Ho chiesto a una suora perché nell’ospedale non fosse celebrata alcuna Messa e la risposta è stata: “Perché non vi sono molte persone in grado di frequentare la Messa e quelli che vogliono assistervi possono andare alla casa di riposo o in parrocchia”. Ho tentato di spiegarle che la celebrazione dell’Eucaristia non ha nulla a che vedere con il numero dei partecipanti, e se solo una persona, un paziente vi partecipasse, varrebbe la pena di celebrarla. Se anche nessuno vi andasse, la Messa rimarrebbe il miracolo alla sorgente di tutti i miracoli, incluso quello che ha portato alla canonizzazione di Madre Seton.

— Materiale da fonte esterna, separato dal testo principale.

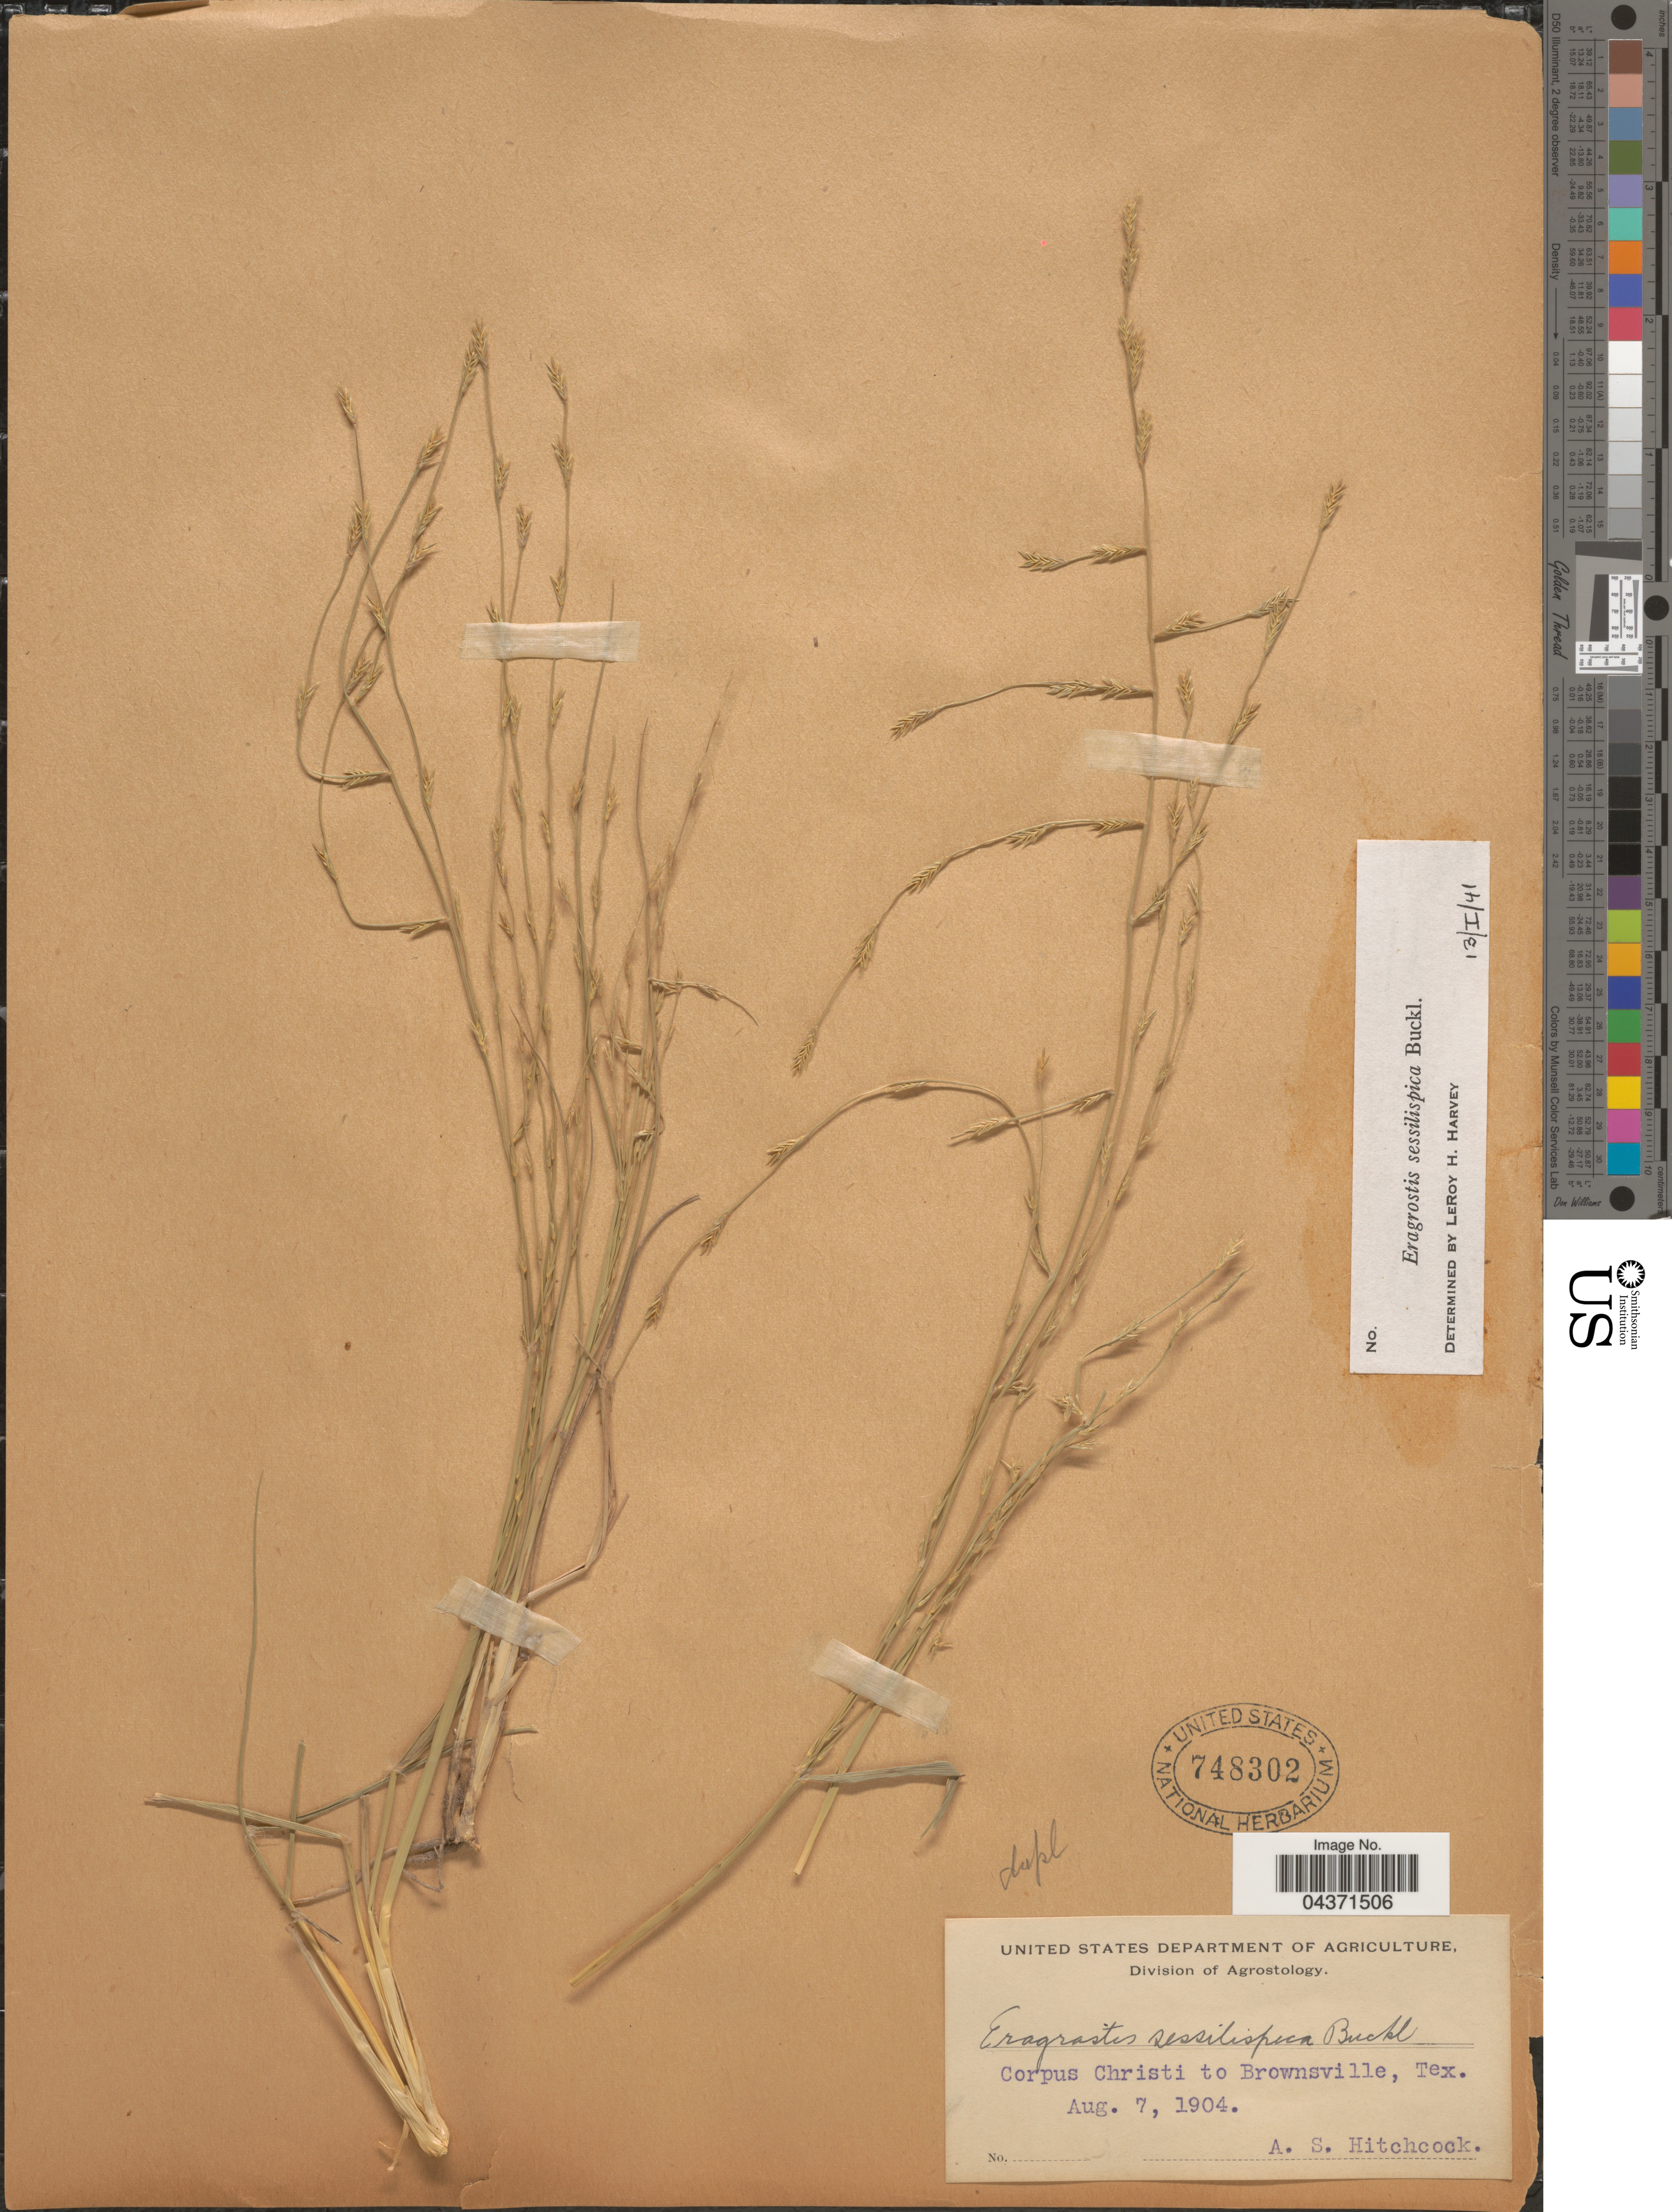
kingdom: Plantae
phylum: Tracheophyta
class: Liliopsida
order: Poales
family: Poaceae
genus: Eragrostis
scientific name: Eragrostis sessilispica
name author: Buckley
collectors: A. S. Hitchcock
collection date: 1904-08-07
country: United States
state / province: Texas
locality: Corpus Christi to Brownsville.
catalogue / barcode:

Il nostro rapporto con l’Eucaristia è il primo passo di ciò che ci fa umani e perciò di quel calore che rende un ospedale veramente cattolico.

 

La perdita di sensibilità verso il cuore della vita cattolica spiega perché non vi sia neppure una croce sul piano dove è ricoverato il mio parente. Che io sappia, nessuno ha chiesto che venissero tolti i crocifissi, ma lo hanno fatto. Il calore umano generato dalla fede cattolica si sente ancora in questo ospedale grazie alla forte presenza della comunità ispanica, da cui provengono per la maggior parte i pazienti e il personale dell’ospedale. Ma fino a quando durerà? Affinché questo ospedale possa essere salvato come un vero ospedale cattolico, molte Elizabeth Seton dovranno adoperarsi per produrre un altro, grande miracolo.